_What to do_. Pictures stay out of this copy; please retype only the lines from the start of the records through the line with "input reset;".

_Information given_.
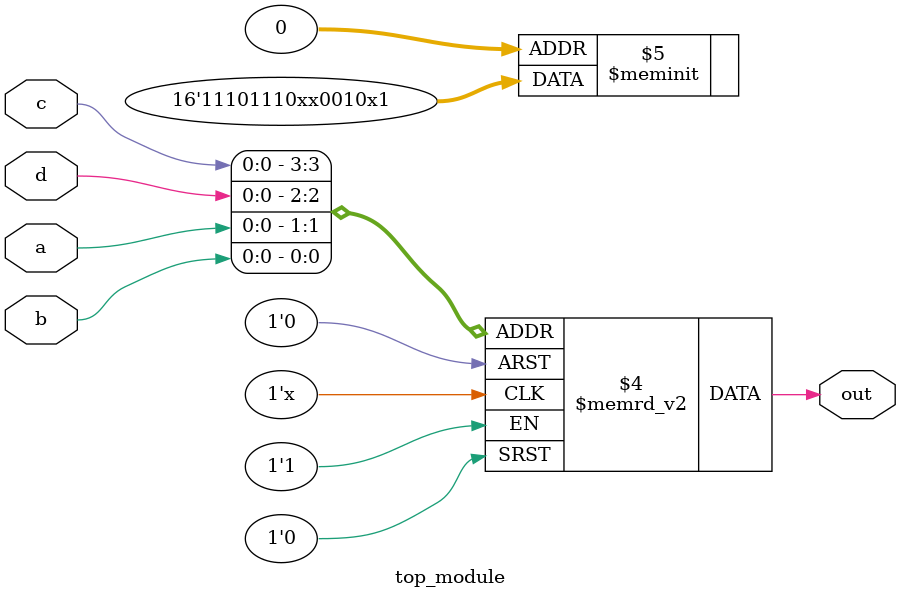
<source format=sv>
module top_module (
    input a, 
    input b,
    input c,
    input d,
    output reg out
);

    always @(*) begin
        case ({c, d, a, b})
            4'b0001: out = 1'bx; // don't care
            4'b0010: out = 1'b0;
            4'b0011: out = 1'b1;
            4'b0000: out = 1'b1;
            4'b0100: out = 1'b0;
            4'b0101: out = 1'b0;
            4'b0110: out = 1'bx; // don't care
            4'b0111: out = 1'bx; // don't care
            4'b1100: out = 1'b0;
            4'b1101: out = 1'b1;
            4'b1110: out = 1'b1;
            4'b1111: out = 1'b1;
            4'b1000: out = 1'b0;
            4'b1001: out = 1'b1;
            4'b1010: out = 1'b1;
            4'b1011: out = 1'b1;
            default: out = 1'b0; // default case for unused input combinations
        endcase
    end
endmodule

</source>
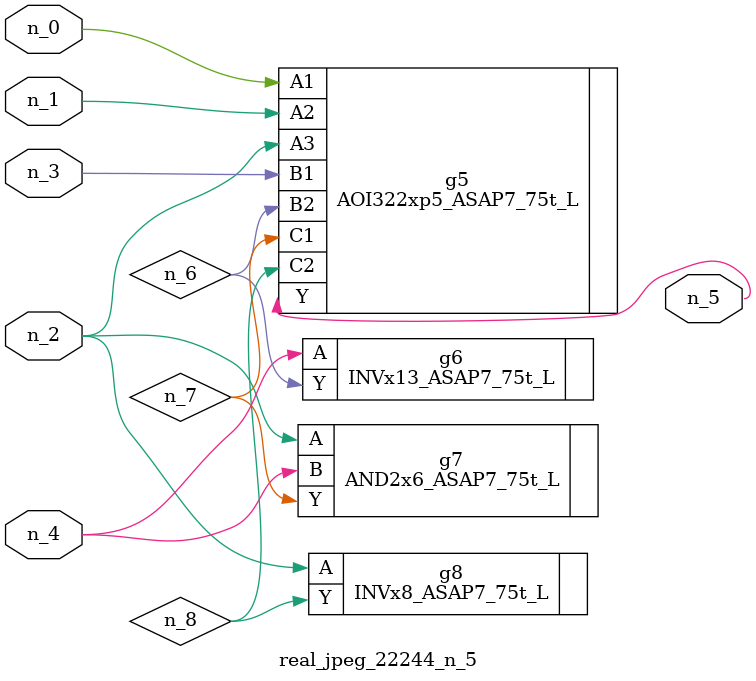
<source format=v>
module real_jpeg_22244_n_5 (n_4, n_0, n_1, n_2, n_3, n_5);

input n_4;
input n_0;
input n_1;
input n_2;
input n_3;

output n_5;

wire n_8;
wire n_6;
wire n_7;

AOI322xp5_ASAP7_75t_L g5 ( 
.A1(n_0),
.A2(n_1),
.A3(n_2),
.B1(n_3),
.B2(n_6),
.C1(n_7),
.C2(n_8),
.Y(n_5)
);

AND2x6_ASAP7_75t_L g7 ( 
.A(n_2),
.B(n_4),
.Y(n_7)
);

INVx8_ASAP7_75t_L g8 ( 
.A(n_2),
.Y(n_8)
);

INVx13_ASAP7_75t_L g6 ( 
.A(n_4),
.Y(n_6)
);


endmodule
</source>
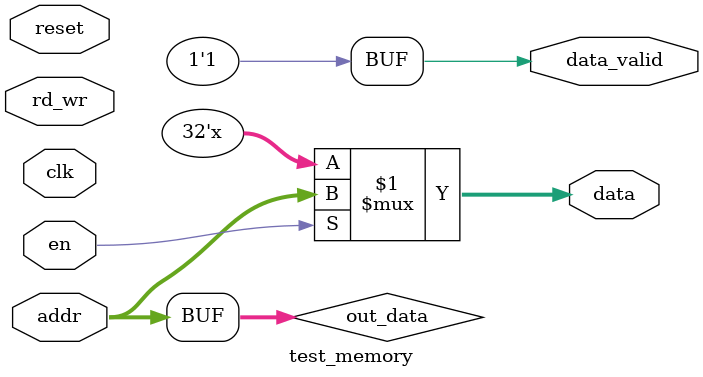
<source format=v>
module test_memory(
    clk,
    reset,
    addr,
    en,
    data_valid,
    data,
    rd_wr
);
    input clk;
    input reset;

    input [31:0] addr;
    input en;
    output data_valid;
    output [31:0] data;
    input rd_wr;

    reg [31:0] memory [0:1023];

    wire [31:0] out_data;
   
    //always @(posedge clk, negedge reset) begin
    //        
    //
    //end 

    //always @(posedge clk) begin
    //    out_data <= addr;
    //end
    //
    //always @(*) begin
    //    out_data = addr;
    //end
    assign out_data = addr;

    assign data_valid = 1'b1;
    assign data = en ? addr : 32'dz;
    

endmodule

</source>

_Answer to this task_.
<source format=sv>
module top_module (
    input a, 
    input b,
    input c,
    input d,
    output reg out
);

    always @(*) begin
        case ({c, d, a, b})
            4'b0001: out = 1'bx; // don't care
            4'b0010: out = 1'b0;
            4'b0011: out = 1'b1;
            4'b0000: out = 1'b1;
            4'b0100: out = 1'b0;
            4'b0101: out = 1'b0;
            4'b0110: out = 1'bx; // don't care
            4'b0111: out = 1'bx; // don't care
            4'b1100: out = 1'b0;
            4'b1101: out = 1'b1;
            4'b1110: out = 1'b1;
            4'b1111: out = 1'b1;
            4'b1000: out = 1'b0;
            4'b1001: out = 1'b1;
            4'b1010: out = 1'b1;
            4'b1011: out = 1'b1;
            default: out = 1'b0; // default case for unused input combinations
        endcase
    end
endmodule

</source>
<source format=v>
module real_jpeg_22244_n_5 (n_4, n_0, n_1, n_2, n_3, n_5);

input n_4;
input n_0;
input n_1;
input n_2;
input n_3;

output n_5;

wire n_8;
wire n_6;
wire n_7;

AOI322xp5_ASAP7_75t_L g5 ( 
.A1(n_0),
.A2(n_1),
.A3(n_2),
.B1(n_3),
.B2(n_6),
.C1(n_7),
.C2(n_8),
.Y(n_5)
);

AND2x6_ASAP7_75t_L g7 ( 
.A(n_2),
.B(n_4),
.Y(n_7)
);

INVx8_ASAP7_75t_L g8 ( 
.A(n_2),
.Y(n_8)
);

INVx13_ASAP7_75t_L g6 ( 
.A(n_4),
.Y(n_6)
);


endmodule
</source>
<source format=v>
module test_memory(
    clk,
    reset,
    addr,
    en,
    data_valid,
    data,
    rd_wr
);
    input clk;
    input reset;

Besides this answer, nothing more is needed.